È uno spaccato di vita ai tempi del Covid-19 quello raccontato dall’Igienista Dentale Paola Lastella, colpita dal virus. Paola ha deciso di mettere nero su bianco i momenti difficili e spiegare le sensazioni che si provano in un reparto Covid-19. Così ha raccontato la sua storia in un diario in sette giorni in cui i ricordi di quei giorni difficili si intrecciano a sensazioni e stati d’animo
Leggi il racconto del primo giorno
Roma, 17 ottobre 2020 (secondo giorno)
La mattina provo a dire che non posso dormire in questo stato, le risposte variano dall’elusivo al titubante, mi dicono “adesso vediamo” (la brandina non mi sarà mai cambiata per 6 notti)… cerco di chiedere una coperta per imbottire un po’ il letto, ma gli infermieri spariscono nel dedalo dei corridoi del pronto soccorso, con movimenti da astronauti nelle loro gigantesche tute bianche e non tornano, dicono che le coperte non possono entrare in questo reparto perché poi le devono buttare. Finalmente un infermiere impietosito mi porta una coperta, che metto sotto la schiena per resistere in quella situazione scomoda. La notte fa freddo, il ricambio d’aria è talmente forte che si gela, abbiamo dei lenzuolini in TNT, mi metto il piumino, la sciarpa e i primi due giorni dormo vestita.

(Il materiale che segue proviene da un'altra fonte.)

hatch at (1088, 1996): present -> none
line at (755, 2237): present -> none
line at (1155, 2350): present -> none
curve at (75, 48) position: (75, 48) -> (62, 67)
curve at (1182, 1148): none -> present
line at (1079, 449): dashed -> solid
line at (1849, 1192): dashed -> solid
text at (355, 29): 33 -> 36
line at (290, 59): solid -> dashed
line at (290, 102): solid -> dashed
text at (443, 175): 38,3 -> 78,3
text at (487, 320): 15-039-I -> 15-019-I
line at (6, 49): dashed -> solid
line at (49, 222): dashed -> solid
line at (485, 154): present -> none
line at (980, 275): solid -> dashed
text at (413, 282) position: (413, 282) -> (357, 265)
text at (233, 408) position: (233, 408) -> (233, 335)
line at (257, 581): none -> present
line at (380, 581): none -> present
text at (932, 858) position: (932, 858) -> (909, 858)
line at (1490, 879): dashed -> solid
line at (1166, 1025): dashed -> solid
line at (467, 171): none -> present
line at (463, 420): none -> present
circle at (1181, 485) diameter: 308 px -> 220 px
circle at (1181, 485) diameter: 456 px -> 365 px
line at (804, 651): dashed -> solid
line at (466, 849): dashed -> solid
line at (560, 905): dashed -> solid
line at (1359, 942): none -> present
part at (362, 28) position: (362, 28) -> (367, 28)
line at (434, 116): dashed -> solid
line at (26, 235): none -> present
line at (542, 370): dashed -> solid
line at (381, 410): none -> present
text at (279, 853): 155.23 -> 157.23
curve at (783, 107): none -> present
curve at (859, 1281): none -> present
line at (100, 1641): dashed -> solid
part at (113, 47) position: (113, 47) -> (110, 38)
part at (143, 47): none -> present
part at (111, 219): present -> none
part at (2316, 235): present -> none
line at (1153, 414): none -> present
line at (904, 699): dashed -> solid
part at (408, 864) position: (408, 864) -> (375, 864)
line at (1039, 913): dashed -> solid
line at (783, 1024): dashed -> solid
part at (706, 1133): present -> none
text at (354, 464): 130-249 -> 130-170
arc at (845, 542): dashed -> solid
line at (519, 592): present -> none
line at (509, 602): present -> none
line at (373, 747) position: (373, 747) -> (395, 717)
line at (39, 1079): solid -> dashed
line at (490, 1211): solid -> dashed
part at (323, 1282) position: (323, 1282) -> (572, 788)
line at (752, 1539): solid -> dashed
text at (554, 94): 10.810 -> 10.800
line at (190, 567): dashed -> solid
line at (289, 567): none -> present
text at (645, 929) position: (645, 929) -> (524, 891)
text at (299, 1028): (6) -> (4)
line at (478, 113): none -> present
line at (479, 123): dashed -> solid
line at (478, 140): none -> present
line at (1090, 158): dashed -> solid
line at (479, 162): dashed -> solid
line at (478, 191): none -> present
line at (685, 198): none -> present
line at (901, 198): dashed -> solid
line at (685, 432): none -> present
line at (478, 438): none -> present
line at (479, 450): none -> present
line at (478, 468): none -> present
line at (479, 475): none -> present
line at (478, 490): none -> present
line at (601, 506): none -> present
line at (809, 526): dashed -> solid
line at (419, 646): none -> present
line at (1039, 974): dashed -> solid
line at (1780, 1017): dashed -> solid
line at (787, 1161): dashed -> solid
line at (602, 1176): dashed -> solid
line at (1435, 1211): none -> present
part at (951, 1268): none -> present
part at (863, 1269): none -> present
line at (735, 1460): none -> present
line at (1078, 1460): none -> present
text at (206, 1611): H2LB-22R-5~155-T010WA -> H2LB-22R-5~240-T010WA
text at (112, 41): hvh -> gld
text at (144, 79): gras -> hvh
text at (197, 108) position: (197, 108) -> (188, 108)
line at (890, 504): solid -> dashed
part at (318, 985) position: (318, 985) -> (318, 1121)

Inizia il calvario dei buchi, ad ogni cambio di turno entrano medici o infermieri, non si riconoscono, ti domandano come ti chiami, mille volte, mi chiedono se sono diabetica, dico che ho la cosiddetta “Ridotta tolleranza al glucosio”, mi classificano come diabetica, ulteriore fattore di rischio per il Covid, nel frattempo mi dicono che sono in lista per il trasferimento allo Spallanzani: mi si stringe il cuore, perché devono portarmi via? Nessuno mi dice nulla, questo è un reparto emergenza, ancora non hanno allestito il reparto di degenza, che sarà costituito da lì a pochi giorni.
Io resterò sempre su quella brandina, giorno dopo giorno. La febbre mi passa, i parametri sono discreti, la sera mi sento affaticata, ho tosse, mal di testa, ma respiro. Qui la gente arriva continuamente e viene attaccata ai respiratori, l’ossigeno, il casco, arrivano ragazzi di trent’anni, io respiro, sono fortunata, la saturazione si abbassa di poco, il rischio è la crisi respiratoria, ma sono fortunata, sto leggermente meglio, anche se mi dicono che sono sempre in lista per lo Spallanzani.
La notte mi alzo continuamente, non riesco a stare su quella brandina, mi addormento sfinita, per non più di venti minuti e mi sveglio continuamente dai dolori.